La prima, ‘Disharmonic Feticism‘, va ad affacciarsi su sonorità che rievocano la scena statunitense, per poi a metà brano crogiolarsi dentro una nenia di incomprensibile veridicità. Dieci minuti che potevano benissimo diventare cinque e il risultato sarebbe stato identico, se non migliore. ‘Abstract Trap‘ parte molto bene, anche se la furia che dovrebbe esplodere dalle partiture scritte non riesce ad emergere a causa di una produzione che va a penalizzare molte delle soluzioni trovate. Il suono delle chitarre, a tratti, è definibile quale “fastidioso” e la batteria cacofonica non facilita il tutto; se questi erano gli intenti iniziali, la band ha centrato l’obbiettivo. Senza un motivo, senza un perchè, lungo la traccia troviamo due stacchi atmosferici che spezzano il ritmo e ci si ritrova nuovamente, per la seconda volta di fila, con un monolite da dieci minuti e tu hai solo voglia di farla finita, skip acconsentito. ‘Toybodim‘ non ha nulla degli stacchi atmosferici citati precedentemente e finalmente un velo di black puro lo si riassapora, ma la qualità è discutibile poiché il “già sentito” è onnipresente.
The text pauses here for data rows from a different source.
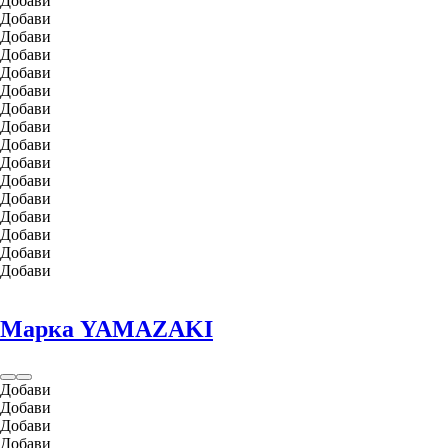
Добави
Добави
Добави
Добави
Добави
Добави
Добави
Добави
Добави
Добави
Добави
Добави
Добави
Добави
Добави
Добави
Марка YAMAZAKI
Добави
Добави
Добави
Добави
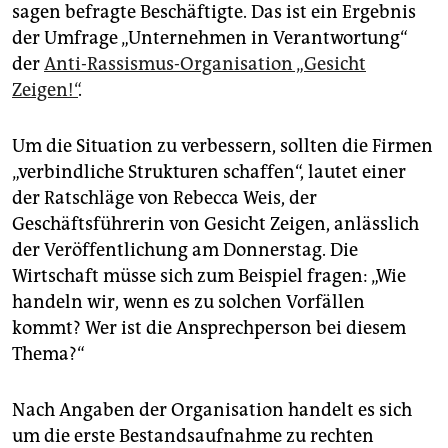
epaper login
sagen befragte Beschäftigte. Das ist ein Ergebnis
der Umfrage „Unternehmen in Verantwortung“
der
Anti-Rassismus-Organisation „Gesicht
Zeigen!“
.
Um die Situation zu verbessern, sollten die Firmen
„verbindliche Strukturen schaffen“, lautet einer
der Ratschläge von Rebecca Weis, der
Geschäftsführerin von Gesicht Zeigen, anlässlich
der Veröffentlichung am Donnerstag. Die
Wirtschaft müsse sich zum Beispiel fragen: „Wie
handeln wir, wenn es zu solchen Vorfällen
kommt? Wer ist die Ansprechperson bei diesem
Thema?“
Nach Angaben der Organisation handelt es sich
um die erste Bestandsaufnahme zu rechten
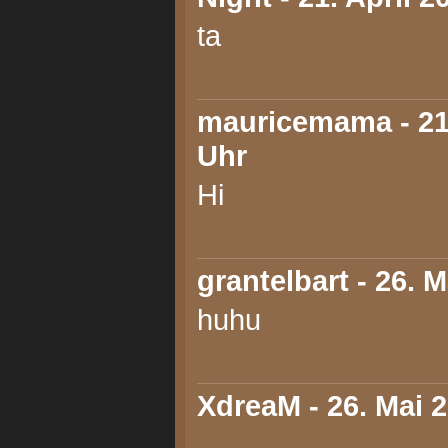
ta
mauricemama
- 21
Uhr
Hi
grantelbart
- 26. M
huhu
XdreaM
- 26. Mai 
.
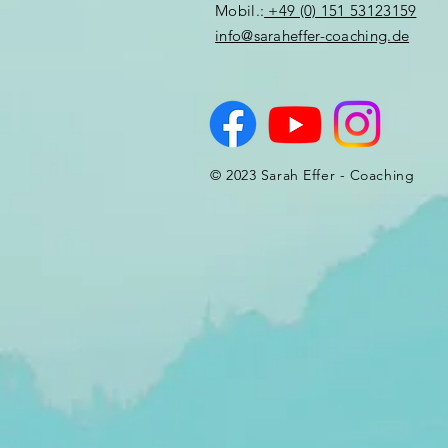
Mobil.:
+49 (0) 151 53123159
info@saraheffer-coaching.de
© 2023 Sarah Effer - Coaching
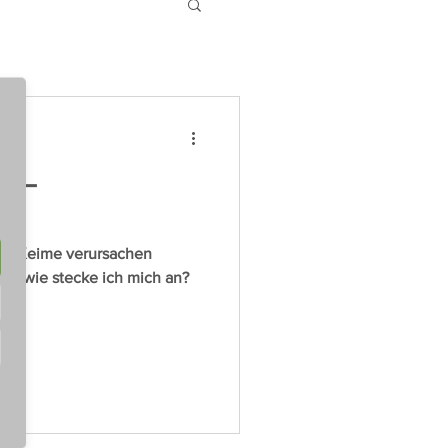
e –
lche Keime verursachen
und wie stecke ich mich an?
t...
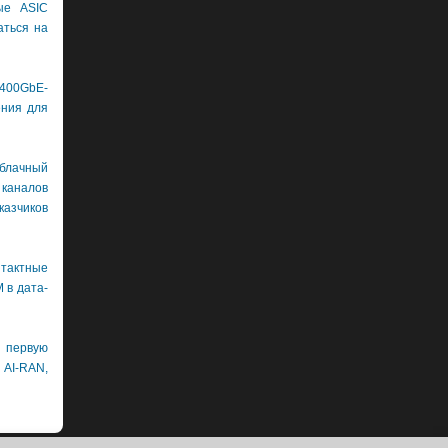
ые ASIC
аться на
400GbE-
ения для
лачный
каналов
азчиков
нтактные
 в дата-
первую
 AI-RAN,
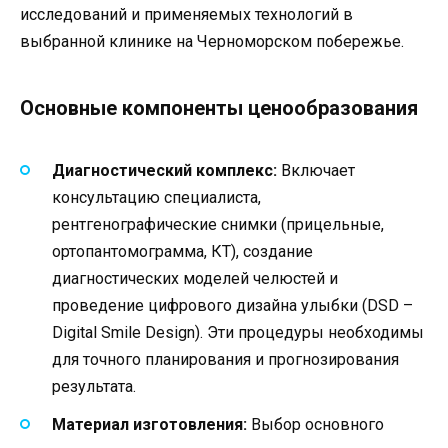
исследований и применяемых технологий в
выбранной клинике на Черноморском побережье.
Основные компоненты ценообразования
Диагностический комплекс:
Включает
консультацию специалиста,
рентгенографические снимки (прицельные,
ортопантомограмма, КТ), создание
диагностических моделей челюстей и
проведение цифрового дизайна улыбки (DSD –
Digital Smile Design). Эти процедуры необходимы
для точного планирования и прогнозирования
результата.
Материал изготовления:
Выбор основного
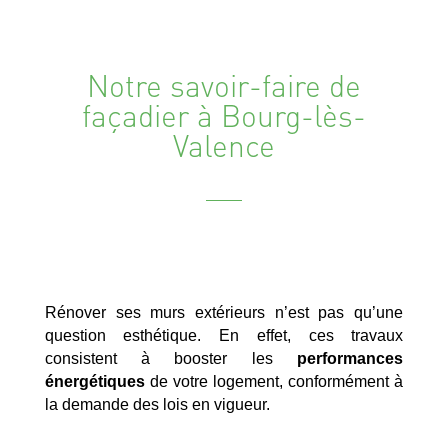
Notre savoir-faire de
façadier à Bourg-lès-
Valence
Rénover ses murs extérieurs n’est pas qu’une
question esthétique. En effet, ces travaux
consistent à booster les
performances
énergétiques
de votre logement, conformément à
la demande des lois en vigueur.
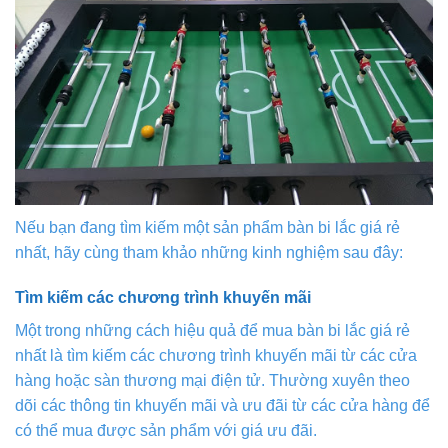
Nếu bạn đang tìm kiếm một sản phẩm bàn bi lắc giá rẻ
nhất, hãy cùng tham khảo những kinh nghiệm sau đây:
Tìm kiếm các chương trình khuyến mãi
Một trong những cách hiệu quả để mua bàn bi lắc giá rẻ
nhất là tìm kiếm các chương trình khuyến mãi từ các cửa
hàng hoặc sàn thương mại điện tử. Thường xuyên theo
dõi các thông tin khuyến mãi và ưu đãi từ các cửa hàng để
có thể mua được sản phẩm với giá ưu đãi.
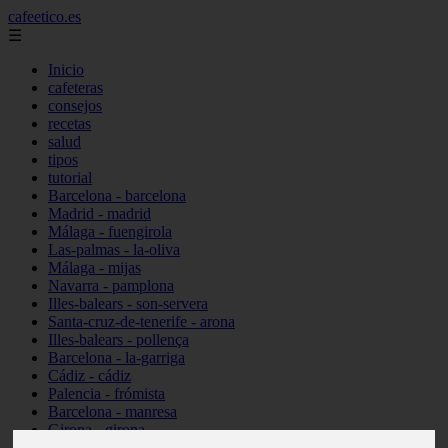
cafeetico.es
☰
Inicio
cafeteras
consejos
recetas
salud
tipos
tutorial
Barcelona - barcelona
Madrid - madrid
Málaga - fuengirola
Las-palmas - la-oliva
Málaga - mijas
Navarra - pamplona
Illes-balears - son-servera
Santa-cruz-de-tenerife - arona
Illes-balears - pollença
Barcelona - la-garriga
Cádiz - cádiz
Palencia - frómista
Barcelona - manresa
Girona - girona
Castellón - vinaròs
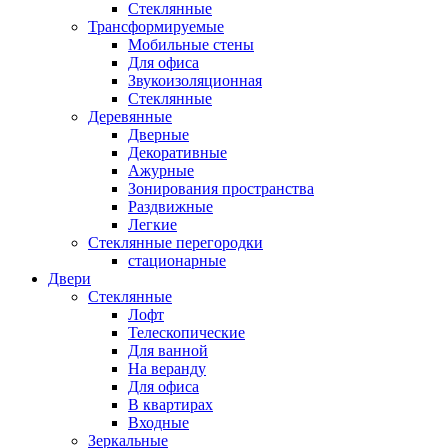
Стеклянные
Трансформируемые
Мобильные стены
Для офиса
Звукоизоляционная
Стеклянные
Деревянные
Дверные
Декоративные
Ажурные
Зонирования пространства
Раздвижные
Легкие
Стеклянные перегородки
стационарные
Двери
Стеклянные
Лофт
Телескопические
Для ванной
На веранду
Для офиса
В квартирах
Входные
Зеркальные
Nulla di personale e innovativo viene a palesarsi sul nostro cammino. ‘Süt-Aq-Köl‘ la possiamo definire una sorta di strumentale, con qualche latrato in lontananza che si appoggia su di un riff monolitico lungo tutta la sua lunghezza; Leviathan ed echi dei primi Xasthur possono venire in mente lungo l’ascolto, ma tutto ciò è già stato scritto e riscritto nel passato. Chiudiamo la corsa con ‘Aus Nebel Torn‘ che diventa una atmosferica semi-post-qualcosa lenta e soffocante, l’unica maniera per descriverla è con la domanda: “che senso ha?”.
Lungi dall’essere cattivi per partito preso, ma ciò che poteva essere il guizzo finale verso la consacrazione per un gruppo con le potenzialità e le carte in regola per ambire a un pubblico più ampio, oggi ci riserva poche gioie, molti dubbi e un disco che di sicuro non ha dalla sua la forza e la creatività insita nel popolo Italiano. Probabilmente la voglia di osare e sperimentare ha fatto si che i Lorn siano andati troppo oltre, oltre la loro stessa visione di musica, che ad oggi pare persa nei banchi della fitta nebbia del Trentino-Alto Adige. Sperando che il futuro per loro sia di tutt’altra qualità ci riserviamo il beneficio di non consigliare “Arrayed Claws”, nel mercato oggi sì può trovare molto, molto di meglio e con più sostanza. Ai posteri l’ardua sentenza.